Blogger Jonathan K. Cohen said...

I'm not with the Buddhists on this one. Jonathan Lear, in the book on Aristotle which you have, cites Melanie Klein's notion of epistemophilia -- that man, by his nature, desires to know, and that that desire is a basic psychological drive along with the ones for sex and death. I believe that we create meaning at every instant of our lives, and that we negotiate between its lack and its excess. The "black hole of existence" is real -- I've been there -- but even it has significance.

November 17, 2006  
Blogger Michelle said...

I don't know about being with the feeling itself as in just wallowing in the feeling that all is worthless but there is something to accepting that saddness and pain exist and that the feeling of nothing being worth doing is our desire inability to find anything that can possibly comfort us from all the pain and suffering that is. Yet we live in a world where others dismiss the pain around them by comforting themselves with addictions to alcohol, food, lovers, shopping or what have you in order to block out the stiffling pain.

I think it's good to be with the pain and recognize suffering is always present.

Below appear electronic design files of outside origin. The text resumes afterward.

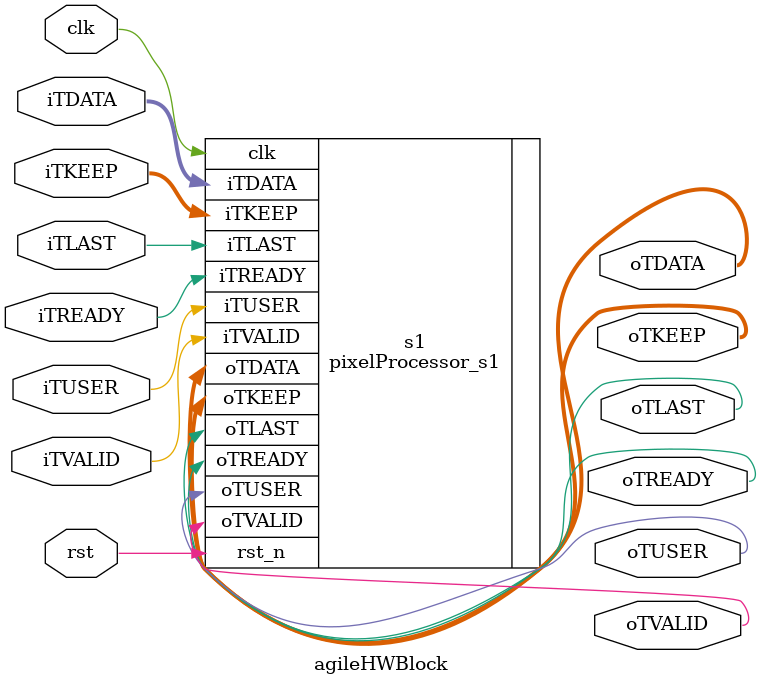
<source format=v>
module agileHWBlock(
    input [31:0]  iTDATA,
    input         iTUSER,
    input [3:0]   iTKEEP,
    input         iTVALID,
    input         iTLAST,
    output        oTREADY,
    output [31:0] oTDATA,
    output        oTUSER,
    output [3:0]  oTKEEP,
    output        oTVALID,
    output        oTLAST,
    input         iTREADY,
    input clk,
    input rst
    );

pixelProcessor_s1
#(
  .MEM_DEPTH(321)
)
s1
(
  .clk(clk),
  .rst_n(rst),

  // ingress port
  .iTDATA(iTDATA),
  .iTUSER(iTUSER),
  .iTKEEP(iTKEEP),
  .iTLAST(iTLAST),
  .iTVALID(iTVALID),
  .oTREADY(oTREADY),

  // egress port
  .oTDATA(oTDATA),
  .oTUSER(oTUSER),
  .oTKEEP(oTKEEP),
  .oTLAST(oTLAST),
  .oTVALID(oTVALID),
  .iTREADY(iTREADY)
);

    
endmodule

</source>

It's the ability to comfort oursleves that sometimes evades us.

November 19, 2006  
Blogger Marigoldie said...

I find almost instant comfort when I separate from my feelings for a minute and see them more objectively. I pay attention to what's driving it, but it's the process of separating from it--I imagine myself floating out of my body and looking down on the scene--that helps me. I sometimes compare it to a physical ailment, like a cold, and that helps me remember that I'll come out of it. Loved this post.

November 21, 2006  
Blogger Green Whale said...

Yes, that stepping away from my own self really helps me too; that's what I meant by exploring that state of existential discomfort with a sort of innocent, childish curiosity -- the Buddhists recommend also a sense of humor, but that's for more enlightened spirits than I -- and not wallowing in it. I suppose that's what Jonathan means by the desire to know; the Buddhists and the Greeks might have more in common than we think.